Jean-Philippe Derenne

Chef du service de pneumologie et réanimation à l’hôpital de La Pitié-Salpêtrière (Paris)

Publié le 2 mai 2006 Lecture : 3 minutes.

Sommes-nous à la veille d’un nouveau fléau mondial capable de faucher des vies par millions ? Jean-Philippe Derenne, 64 ans, chef du service de pneumologie et réanimation de La Pitié-Salpêtrière à Paris, qui nous a rendu visite le 24 avril, en est convaincu. Dans Pandémie, la grande menace, coécrit avec François Bricaire, il clame haut et fort que la grippe aviaire pourrait provoquer 500 000 morts, rien qu’en France, si l’on ne se prépare pas à lutter contre une possible transmission du virus H5N1 d’homme à homme. Et s’inquiète davantage depuis que la grippe aviaire est apparue en Afrique et a fait ses premières victimes en Égypte.
Derenne n’a pas sa langue dans sa poche et ne manque pas une occasion de dénoncer l’inertie politique des instances européennes. Son ton alarmant et parfois moralisateur n’est pas pour plaire à tout le monde, les autorités et nombre de ses collègues médecins rejetant son catastrophisme. Mais il n’en a cure : le combat de cet ancien militant du PSU et fondateur du Syndicat de la médecine hospitalière est avant tout politique. Les médecins, selon lui, n’ont pas seulement vocation à accomplir des actes techniques destinés à soulager et à guérir.

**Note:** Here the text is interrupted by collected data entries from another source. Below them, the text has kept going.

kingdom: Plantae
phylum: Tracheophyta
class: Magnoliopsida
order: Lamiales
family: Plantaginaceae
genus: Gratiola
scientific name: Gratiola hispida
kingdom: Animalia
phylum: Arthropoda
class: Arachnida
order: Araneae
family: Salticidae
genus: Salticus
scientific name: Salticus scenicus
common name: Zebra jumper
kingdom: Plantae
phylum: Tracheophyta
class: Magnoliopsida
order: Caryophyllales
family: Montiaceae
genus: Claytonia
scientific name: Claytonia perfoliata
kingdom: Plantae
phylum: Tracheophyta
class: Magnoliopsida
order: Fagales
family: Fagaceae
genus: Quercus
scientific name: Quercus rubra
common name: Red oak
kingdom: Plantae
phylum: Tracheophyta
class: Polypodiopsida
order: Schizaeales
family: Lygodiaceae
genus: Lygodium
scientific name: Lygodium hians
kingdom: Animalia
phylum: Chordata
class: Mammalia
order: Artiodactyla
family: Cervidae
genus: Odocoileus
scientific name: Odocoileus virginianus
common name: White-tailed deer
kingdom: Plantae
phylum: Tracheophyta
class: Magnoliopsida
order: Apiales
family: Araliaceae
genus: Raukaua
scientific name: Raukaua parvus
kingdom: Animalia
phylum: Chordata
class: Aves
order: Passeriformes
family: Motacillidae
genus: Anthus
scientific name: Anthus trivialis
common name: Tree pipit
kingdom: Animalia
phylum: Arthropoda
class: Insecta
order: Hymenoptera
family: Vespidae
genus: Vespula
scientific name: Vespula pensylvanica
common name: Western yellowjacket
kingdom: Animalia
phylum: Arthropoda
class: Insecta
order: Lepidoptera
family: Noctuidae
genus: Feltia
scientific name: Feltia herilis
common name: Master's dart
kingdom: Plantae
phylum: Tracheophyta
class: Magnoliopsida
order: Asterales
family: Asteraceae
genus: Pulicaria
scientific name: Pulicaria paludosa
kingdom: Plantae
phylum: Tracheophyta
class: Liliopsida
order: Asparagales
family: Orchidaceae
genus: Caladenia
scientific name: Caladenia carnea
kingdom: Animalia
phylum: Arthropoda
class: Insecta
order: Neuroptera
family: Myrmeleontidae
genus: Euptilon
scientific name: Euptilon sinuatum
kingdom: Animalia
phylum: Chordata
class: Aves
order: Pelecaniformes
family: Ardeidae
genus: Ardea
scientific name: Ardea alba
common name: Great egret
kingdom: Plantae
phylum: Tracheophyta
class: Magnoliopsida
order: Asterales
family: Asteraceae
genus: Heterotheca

Une stratégie apparemment payante puisque les autorités françaises viennent d’adopter un plan de prévention prépandémie. Fort de son succès, le professeur n’hésite pas à s’en prendre à ses détracteurs, accusés de corporatisme, et s’agace de leurs querelles intestines sur les risques de pandémie. « Qu’il y ait 5 % ou 30 % de chances qu’elle survienne, c’est la même chose. Nous devons être prêts », assène-t-il. Des attaques que certains lui rendent bien en laissant entendre que cet « oiseau de mauvais augure » a choisi la pneumologie à une époque où la discipline n’intéressait plus grand monde, avec la fin de la tuberculose.
Volontiers railleur sur les sujets scientifiques, le professeur est beaucoup plus enjoué lorsqu’il évoque ses loisirs : la cuisine, la BD, le jardinage, la musique et l’écriture. Il admire le chanteur Pierre Perret et s’est lié d’amitié avec le photographe Jacques Perrez, spécialiste de la Tunisie, ou encore avec le pneumologue tunisien Jalloul Daghfous. Marié à une Sfaxienne dont il a adopté les deux enfants – leur père, Mahmoud Reggui, était un enseignant respecté, un militant proche du grand syndicaliste Habib Achour et un ami de l’écrivain algérien Jean Amrouche -, le professeur aime à se ressourcer dans un pays où il a effectué son service national en coopération (1969-1970). Il y apprécie les bons plats en fin connaisseur. Derenne a déjà publié chez Stock L’Amateur de cuisine (1996), qui a connu un grand succès de librairie, puis La Cuisine vagabonde (Fayard Mazarine, 1999). Un ouvrage où l’auteur part à la quête des saveurs cachées de la campagne, des jardins et des friches, tous ces produits que l’on ne trouve pas sur les marchés comme l’achillée mille-feuilles, les jeunes crosses de fougère, les pavots, les coquelicots et primevères, les piochons (choux verts bretons ou poitevins ) ou les fleurs de courgettes. L’amateur de bonne chère projette, quand le temps lui permettra, de réaliser un thesaurus des savoirs traditionnels des mères et grands-mères tunisiennes. Le dernier numéro du magazine bimestriel français Saveurs le met en scène dans son jardin potager à l’image d’un Jean-Pierre Coffe à qui il ne tient pourtant surtout pas à être comparé. Pas plus qu’à l’urgentiste Patrick Pelloux, qui avait attiré l’attention des pouvoirs publics français sur les conséquences de la canicule lors de l’été 2003.

Intarissable sur les bandes dessinées, Derenne a écrit Un aristocrate en slip, une étude sur Tarzan, et La Mort pour 1,50 F, un travail de recherche sur les fumetti, les BD italiennes. Également parolier de comptines, il est l’auteur, pour le plus grand bonheur de ses sept petits-enfants, de Chansons pour nos chatons n° 6 (Rym musique 1995) et de Toc Toc es-tu là ? (Rym musique 1995). Éclectique, le professeur arbore fièrement sa Légion d’honneur et fréquente un nombre impressionnant de cercles : l’American Thoracic Society, la Royal Horticultural Society, ou encore l’Association des amis du Monastère Saint-Honorat. Où trouve-t-il le temps pour toutes ces activités ? Derenne dort très peu. Tout simplement.